- **Extrait du texte**
Tristan und Isolde (Richard Wagner)
Représentation du 09 juillet 2016
Opéra de Stuttgart

Isolde Rachel Nicholls
Brangäne Katarina Karnéus
Tristan Erin Caves
Kurwenal Shigeo Ishino
König Marke Liang Li
Melot Ashley David Prewett
Hirt Torsten Hofmann
Steuermann Eric Ander
A young sailor's voice Daniel Kluge

Direction musicale Sylvain Cambreling                           Sylvain Cambreling  
Mise en scène Jossi Wieler, Sergio Morabito (2014)

La reprise de la nouvelle production 2014 de 'Tristan und Isolde' mise en scène par Jossi Wieler et Sergio Morabito, les intendants de l'Opéra de Stuttgart, est l'occasion de retrouver Sylvain Cambreling à la direction d'orchestre, lui que nous avions surtout entendu dans Mozart, Verdi et les grands ouvrages de l'Opéra français du XXème siècle, lorsque Gerard Mortier dirigeait l'Opéra National de Paris, puis, le Teatro Real de Madrid.

Rachel Nicholls (Isolde) et Erin Caves (Tristan)

Rachel Nicholls (Isolde) et Erin Caves (Tristan)

On connait son goût pour le symphonique lyrique, et, de ce point de vue, cela le rapproche de Philippe Jordan, le directeur musical actuel à Paris, mais son sens du théâtre est également une force qu'il sait déployer sans sacrifier à un seul moment le sens musical.

- **Activité 1**
Pour chaque affirmation ci-dessous, indiquez par oui ou par non si elle concorde avec l'extrait consacré à Tristan und Isolde, en citant les mots de l'extrait qui tranchent la question.
(a) La mise en scène de Jossi Wieler et Sergio Morabito date de 2014.
(b) La représentation a été donnée à l'Opéra National de Paris.
(c) Le rôle de Kurwenal est tenu par Liang Li.
- **Activité 2**
Transcrivez fidèlement le passage de l'extrait consacré à Tristan und Isolde qui va de « La reprise de » jusqu'à « le sens musical. » inclusivement.

Exercices de lecture de graphiques à réponse courte:
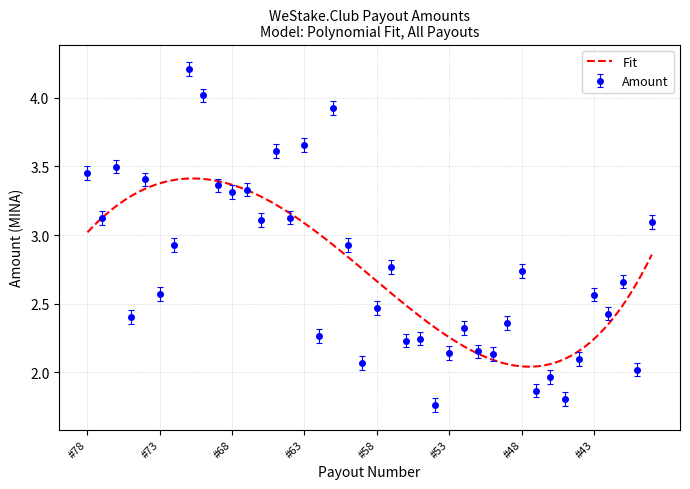

Reading left to right, what are all the values shown in this chart?

3.5	3.1	3.5	2.4	3.4	2.6	2.9	4.2	4.0	3.4	3.3	3.3	3.1	3.6	3.1	3.7	2.3	3.9	2.9	2.1	2.5	2.8	2.2	2.2	1.8	2.1	2.3	2.2	2.1	2.4	2.7	1.9	2.0	1.8	2.1	2.6	2.4	2.7	2.0	3.1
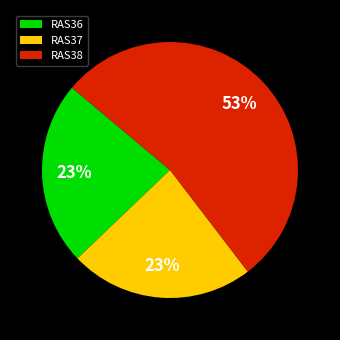

Does any single category account for the majority?

Yes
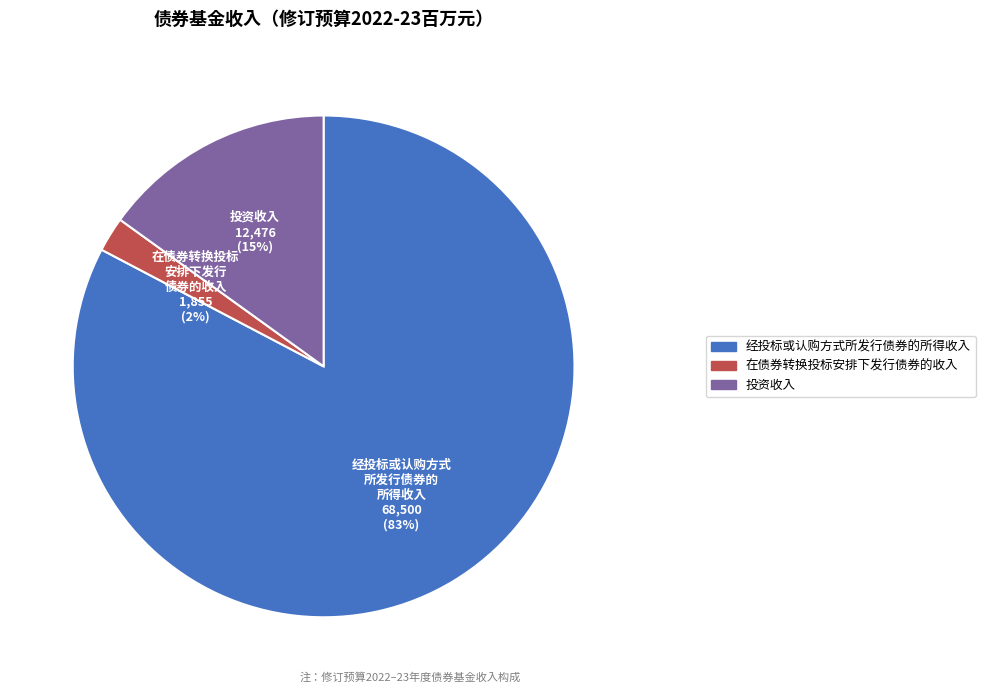

Is there a majority slice in this chart?

Yes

- **Réponse attendue 1**
(a) Oui : « Mise en scène Jossi Wieler, Sergio Morabito (2014) ».
(b) Non : « Opéra de Stuttgart ».
(c) Non : « Kurwenal Shigeo Ishino ».

- **Réponse attendue 2**
La reprise de la nouvelle production 2014 de 'Tristan und Isolde' mise en scène par Jossi Wieler et Sergio Morabito, les intendants de l'Opéra de Stuttgart, est l'occasion de retrouver Sylvain Cambreling à la direction d'orchestre, lui que nous avions surtout entendu dans Mozart, Verdi et les grands ouvrages de l'Opéra français du XXème siècle, lorsque Gerard Mortier dirigeait l'Opéra National de Paris, puis, le Teatro Real de Madrid.

Rachel Nicholls (Isolde) et Erin Caves (Tristan)

Rachel Nicholls (Isolde) et Erin Caves (Tristan)

On connait son goût pour le symphonique lyrique, et, de ce point de vue, cela le rapproche de Philippe Jordan, le directeur musical actuel à Paris, mais son sens du théâtre est également une force qu'il sait déployer sans sacrifier à un seul moment le sens musical.